[Stored data]
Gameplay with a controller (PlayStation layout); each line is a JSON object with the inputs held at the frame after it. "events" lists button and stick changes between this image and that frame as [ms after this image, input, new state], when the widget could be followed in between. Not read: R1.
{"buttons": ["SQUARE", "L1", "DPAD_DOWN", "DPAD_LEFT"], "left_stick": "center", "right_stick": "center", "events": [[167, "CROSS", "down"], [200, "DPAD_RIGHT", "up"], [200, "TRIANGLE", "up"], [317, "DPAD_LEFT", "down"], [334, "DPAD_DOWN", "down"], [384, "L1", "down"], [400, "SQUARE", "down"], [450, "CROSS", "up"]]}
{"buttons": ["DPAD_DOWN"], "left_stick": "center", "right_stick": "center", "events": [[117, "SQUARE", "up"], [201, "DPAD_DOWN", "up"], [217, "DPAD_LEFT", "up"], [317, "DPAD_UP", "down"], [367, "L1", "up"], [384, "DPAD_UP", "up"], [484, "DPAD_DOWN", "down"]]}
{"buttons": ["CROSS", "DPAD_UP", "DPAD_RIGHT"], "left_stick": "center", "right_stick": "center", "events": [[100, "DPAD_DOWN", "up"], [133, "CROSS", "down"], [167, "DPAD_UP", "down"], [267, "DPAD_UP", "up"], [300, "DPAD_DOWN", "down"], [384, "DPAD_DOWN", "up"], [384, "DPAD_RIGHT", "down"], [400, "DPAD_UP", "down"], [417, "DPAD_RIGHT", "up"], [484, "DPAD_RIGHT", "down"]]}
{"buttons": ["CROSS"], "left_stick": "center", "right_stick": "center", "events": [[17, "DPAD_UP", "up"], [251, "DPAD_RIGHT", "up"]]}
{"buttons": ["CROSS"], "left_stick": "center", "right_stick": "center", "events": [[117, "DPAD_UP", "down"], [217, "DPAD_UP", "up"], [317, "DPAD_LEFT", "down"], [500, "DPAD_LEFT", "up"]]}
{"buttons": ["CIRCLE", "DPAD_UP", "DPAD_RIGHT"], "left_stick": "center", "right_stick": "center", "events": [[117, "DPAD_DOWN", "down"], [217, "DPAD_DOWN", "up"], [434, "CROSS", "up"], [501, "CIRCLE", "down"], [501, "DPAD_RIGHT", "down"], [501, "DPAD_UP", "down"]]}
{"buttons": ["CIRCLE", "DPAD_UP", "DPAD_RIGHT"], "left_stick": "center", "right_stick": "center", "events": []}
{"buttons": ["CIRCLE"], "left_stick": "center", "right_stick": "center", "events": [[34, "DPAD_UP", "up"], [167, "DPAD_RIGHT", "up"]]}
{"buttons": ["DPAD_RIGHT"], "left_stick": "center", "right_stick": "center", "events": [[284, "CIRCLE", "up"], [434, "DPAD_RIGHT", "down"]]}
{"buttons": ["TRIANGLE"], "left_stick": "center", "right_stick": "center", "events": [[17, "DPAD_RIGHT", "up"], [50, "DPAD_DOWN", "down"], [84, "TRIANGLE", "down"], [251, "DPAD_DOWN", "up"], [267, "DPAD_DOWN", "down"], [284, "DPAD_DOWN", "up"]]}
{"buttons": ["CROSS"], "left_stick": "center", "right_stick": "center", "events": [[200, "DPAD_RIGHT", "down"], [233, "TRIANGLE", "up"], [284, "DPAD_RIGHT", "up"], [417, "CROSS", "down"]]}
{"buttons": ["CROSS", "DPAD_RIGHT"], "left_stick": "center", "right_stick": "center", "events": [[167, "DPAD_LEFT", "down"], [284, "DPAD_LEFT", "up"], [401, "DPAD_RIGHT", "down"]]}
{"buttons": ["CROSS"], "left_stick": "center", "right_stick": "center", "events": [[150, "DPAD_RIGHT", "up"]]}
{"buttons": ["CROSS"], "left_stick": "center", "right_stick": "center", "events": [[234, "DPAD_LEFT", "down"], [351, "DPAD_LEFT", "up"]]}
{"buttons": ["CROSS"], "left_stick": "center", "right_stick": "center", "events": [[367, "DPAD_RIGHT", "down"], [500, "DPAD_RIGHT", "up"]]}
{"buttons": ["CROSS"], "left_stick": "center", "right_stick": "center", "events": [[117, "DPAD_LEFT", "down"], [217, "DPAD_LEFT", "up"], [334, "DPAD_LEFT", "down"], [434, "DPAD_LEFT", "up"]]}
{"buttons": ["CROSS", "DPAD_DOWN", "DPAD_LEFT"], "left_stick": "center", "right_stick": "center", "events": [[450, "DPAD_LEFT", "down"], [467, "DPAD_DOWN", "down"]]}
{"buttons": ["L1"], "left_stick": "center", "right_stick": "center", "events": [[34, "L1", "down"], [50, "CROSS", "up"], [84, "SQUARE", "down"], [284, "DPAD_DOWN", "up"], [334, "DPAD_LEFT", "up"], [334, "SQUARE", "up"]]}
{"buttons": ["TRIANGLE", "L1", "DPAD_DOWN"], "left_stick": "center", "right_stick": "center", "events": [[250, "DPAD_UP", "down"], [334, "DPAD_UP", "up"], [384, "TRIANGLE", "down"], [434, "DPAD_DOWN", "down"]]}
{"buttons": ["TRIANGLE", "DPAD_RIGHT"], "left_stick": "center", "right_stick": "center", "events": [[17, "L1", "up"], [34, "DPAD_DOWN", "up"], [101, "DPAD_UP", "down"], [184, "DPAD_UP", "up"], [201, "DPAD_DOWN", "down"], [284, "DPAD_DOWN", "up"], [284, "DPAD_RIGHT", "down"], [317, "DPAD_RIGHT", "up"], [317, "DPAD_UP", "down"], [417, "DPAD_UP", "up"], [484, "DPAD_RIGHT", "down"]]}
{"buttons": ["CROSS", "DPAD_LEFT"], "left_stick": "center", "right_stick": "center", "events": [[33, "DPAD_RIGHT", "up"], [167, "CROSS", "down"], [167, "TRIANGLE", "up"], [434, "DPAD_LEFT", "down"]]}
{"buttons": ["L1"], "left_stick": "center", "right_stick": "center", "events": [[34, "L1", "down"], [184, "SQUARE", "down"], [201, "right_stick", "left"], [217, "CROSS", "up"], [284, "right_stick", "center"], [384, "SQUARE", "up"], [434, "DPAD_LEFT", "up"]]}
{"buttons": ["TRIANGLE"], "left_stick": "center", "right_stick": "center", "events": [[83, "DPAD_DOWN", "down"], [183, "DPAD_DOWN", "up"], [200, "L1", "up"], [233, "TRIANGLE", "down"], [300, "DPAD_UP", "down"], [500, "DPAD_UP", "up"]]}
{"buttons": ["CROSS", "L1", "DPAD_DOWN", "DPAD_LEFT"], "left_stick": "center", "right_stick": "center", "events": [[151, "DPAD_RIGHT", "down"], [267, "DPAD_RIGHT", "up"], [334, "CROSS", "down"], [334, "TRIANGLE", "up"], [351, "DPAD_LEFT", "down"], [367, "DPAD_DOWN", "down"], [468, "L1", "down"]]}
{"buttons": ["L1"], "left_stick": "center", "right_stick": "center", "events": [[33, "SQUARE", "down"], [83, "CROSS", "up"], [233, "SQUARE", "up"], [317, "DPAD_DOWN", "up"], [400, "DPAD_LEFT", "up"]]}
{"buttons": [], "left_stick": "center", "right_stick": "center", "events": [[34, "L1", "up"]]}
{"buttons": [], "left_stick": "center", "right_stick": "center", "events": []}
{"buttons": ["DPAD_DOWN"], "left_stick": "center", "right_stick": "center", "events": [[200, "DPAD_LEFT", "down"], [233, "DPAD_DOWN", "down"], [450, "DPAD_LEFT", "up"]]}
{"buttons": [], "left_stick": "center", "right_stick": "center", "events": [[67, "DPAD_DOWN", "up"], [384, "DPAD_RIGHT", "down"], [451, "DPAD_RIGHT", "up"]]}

The problem
In the records above, find every line that contains the word "CIRCLE" and copy it.

Exercise solution
{"buttons": ["CIRCLE", "DPAD_UP", "DPAD_RIGHT"], "left_stick": "center", "right_stick": "center", "events": [[117, "DPAD_DOWN", "down"], [217, "DPAD_DOWN", "up"], [434, "CROSS", "up"], [501, "CIRCLE", "down"], [501, "DPAD_RIGHT", "down"], [501, "DPAD_UP", "down"]]}
{"buttons": ["CIRCLE", "DPAD_UP", "DPAD_RIGHT"], "left_stick": "center", "right_stick": "center", "events": []}
{"buttons": ["CIRCLE"], "left_stick": "center", "right_stick": "center", "events": [[34, "DPAD_UP", "up"], [167, "DPAD_RIGHT", "up"]]}
{"buttons": ["DPAD_RIGHT"], "left_stick": "center", "right_stick": "center", "events": [[284, "CIRCLE", "up"], [434, "DPAD_RIGHT", "down"]]}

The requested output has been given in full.